A precise reproduction of every record below is needed, minus the pictures.

| Information given |
--------------------------------------------------

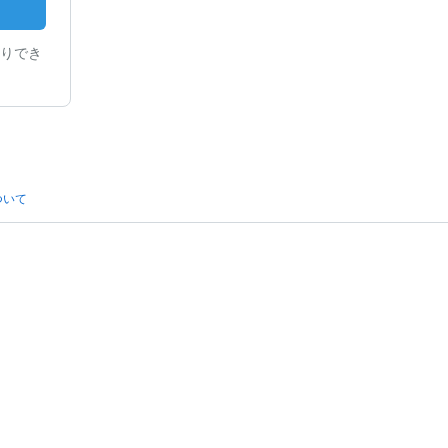
りでき
ついて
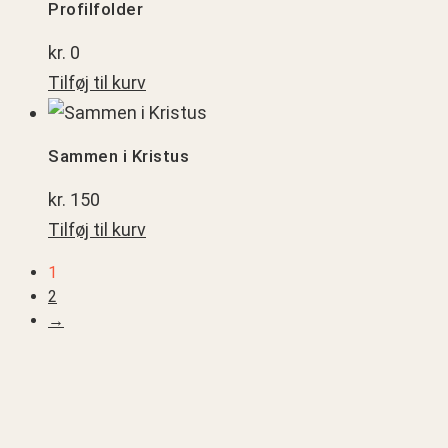
Profilfolder
kr.
0
Tilføj til kurv
Sammen
i
Sammen i Kristus
Kristus
kr.
150
Tilføj til kurv
1
2
→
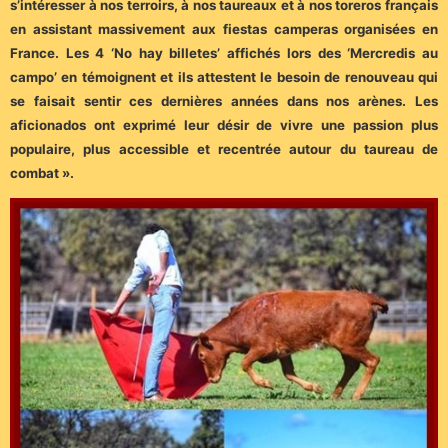
s’intéresser à nos terroirs, à nos taureaux et à nos toreros français
en assistant massivement aux fiestas camperas organisées en
France. Les 4 ‘No hay billetes’ affichés lors des ‘Mercredis au
campo’ en témoignent et ils attestent le besoin de renouveau qui
se faisait sentir ces dernières années dans nos arènes. Les
aficionados ont exprimé leur désir de vivre une passion plus
populaire, plus accessible et recentrée autour du taureau de
combat ».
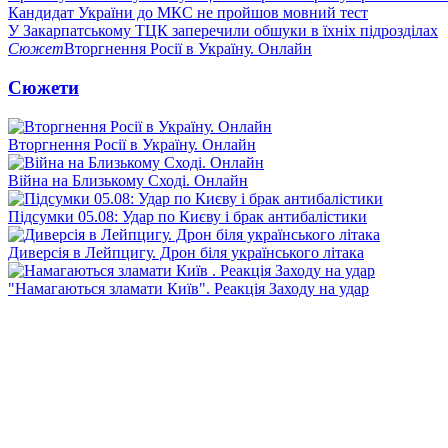
Кандидат України до МКС не пройшов мовний тест
У Закарпатському ТЦК заперечили обшуки в їхніх підрозділах
Сюжет
Вторгнення Росії в Україну. Онлайн
Сюжети
Вторгнення Росії в Україну. Онлайн
Війна на Близькому Сході. Онлайн
Підсумки 05.08: Удар по Києву і брак антибалістики
Диверсія в Лейпцигу. Дрон біля українського літака
"Намагаються зламати Київ". Реакція Заходу на удар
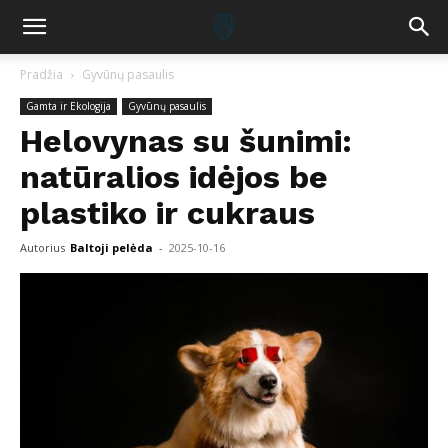
Pradžia
Gyvūnų pasaulis
Gamta ir Ekologija
Gyvūnų pasaulis
Helovynas su šunimi:
natūralios idėjos be
plastiko ir cukraus
Autorius
Baltoji pelėda
-
2025-10-16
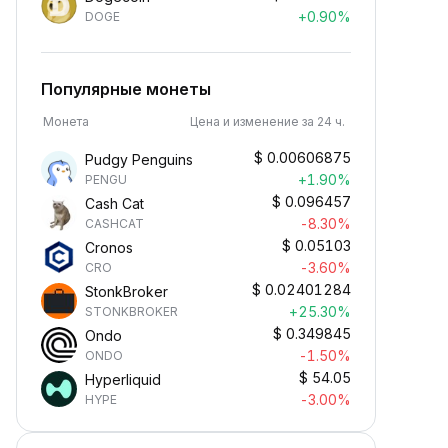
+0.90%
DOGE
Популярные монеты
Монета
Цена и изменение за 24 ч.
$
0.00606875
Pudgy Penguins
+1.90%
PENGU
$
0.096457
Cash Cat
-8.30%
CASHCAT
$
0.05103
Cronos
-3.60%
CRO
$
0.02401284
StonkBroker
+25.30%
STONKBROKER
$
0.349845
Ondo
-1.50%
ONDO
$
54.05
Hyperliquid
-3.00%
HYPE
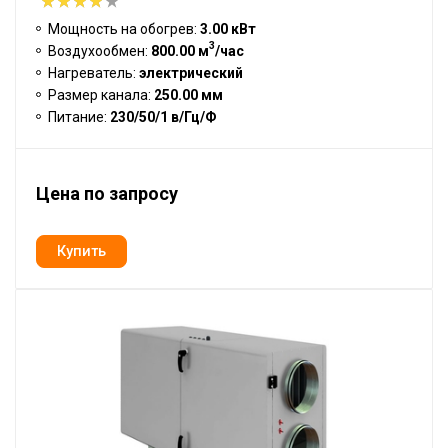
Мощность на обогрев:
3.00 кВт
3
Воздухообмен:
800.00 м
/час
Нагреватель:
электрический
Размер канала:
250.00 мм
Питание:
230/50/1 в/Гц/Ф
Цена по запросу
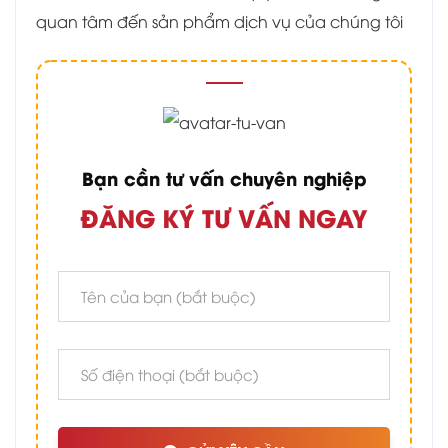
quan tâm đến sản phẩm dịch vụ của chúng tôi
Bạn cần tư vấn chuyên nghiệp
ĐĂNG KÝ TƯ VẤN NGAY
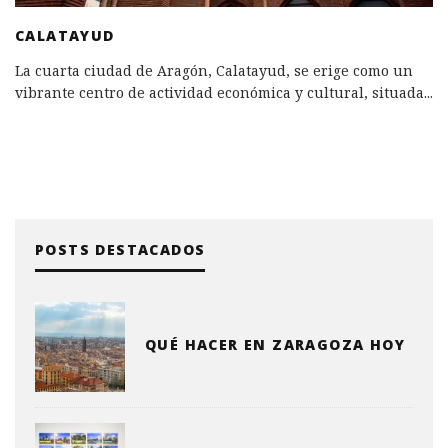
CALATAYUD
La cuarta ciudad de Aragón, Calatayud, se erige como un
vibrante centro de actividad económica y cultural, situada
...
POSTS DESTACADOS
QUÉ HACER EN ZARAGOZA HOY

--------------------------------------------------

| Task answer |
りでき
ついて
Profilfolder
kr.
0
Tilføj til kurv
Sammen
i
Sammen i Kristus
Kristus
kr.
150
Tilføj til kurv
1
2
→
s’intéresser à nos terroirs, à nos taureaux et à nos toreros français
en assistant massivement aux fiestas camperas organisées en
France. Les 4 ‘No hay billetes’ affichés lors des ‘Mercredis au
campo’ en témoignent et ils attestent le besoin de renouveau qui
se faisait sentir ces dernières années dans nos arènes. Les
aficionados ont exprimé leur désir de vivre une passion plus
populaire, plus accessible et recentrée autour du taureau de
combat ».
Кандидат України до МКС не пройшов мовний тест
У Закарпатському ТЦК заперечили обшуки в їхніх підрозділах
Сюжет
Вторгнення Росії в Україну. Онлайн
Сюжети
Вторгнення Росії в Україну. Онлайн
Війна на Близькому Сході. Онлайн
Підсумки 05.08: Удар по Києву і брак антибалістики
Диверсія в Лейпцигу. Дрон біля українського літака
"Намагаються зламати Київ". Реакція Заходу на удар
Pradžia
Gyvūnų pasaulis
Gamta ir Ekologija
Gyvūnų pasaulis
Helovynas su šunimi:
natūralios idėjos be
plastiko ir cukraus
Autorius
Baltoji pelėda
-
2025-10-16
+0.90%
DOGE
Популярные монеты
Монета
Цена и изменение за 24 ч.
$
0.00606875
Pudgy Penguins
+1.90%
PENGU
$
0.096457
Cash Cat
-8.30%
CASHCAT
$
0.05103
Cronos
-3.60%
CRO
$
0.02401284
StonkBroker
+25.30%
STONKBROKER
$
0.349845
Ondo
-1.50%
ONDO
$
54.05
Hyperliquid
-3.00%
HYPE
Мощность на обогрев:
3.00 кВт
3
Воздухообмен:
800.00 м
/час
Нагреватель:
электрический
Размер канала:
250.00 мм
Питание:
230/50/1 в/Гц/Ф
Цена по запросу
quan tâm đến sản phẩm dịch vụ của chúng tôi
Bạn cần tư vấn chuyên nghiệp
ĐĂNG KÝ TƯ VẤN NGAY
CALATAYUD
La cuarta ciudad de Aragón, Calatayud, se erige como un
vibrante centro de actividad económica y cultural, situada
...
POSTS DESTACADOS
QUÉ HACER EN ZARAGOZA HOY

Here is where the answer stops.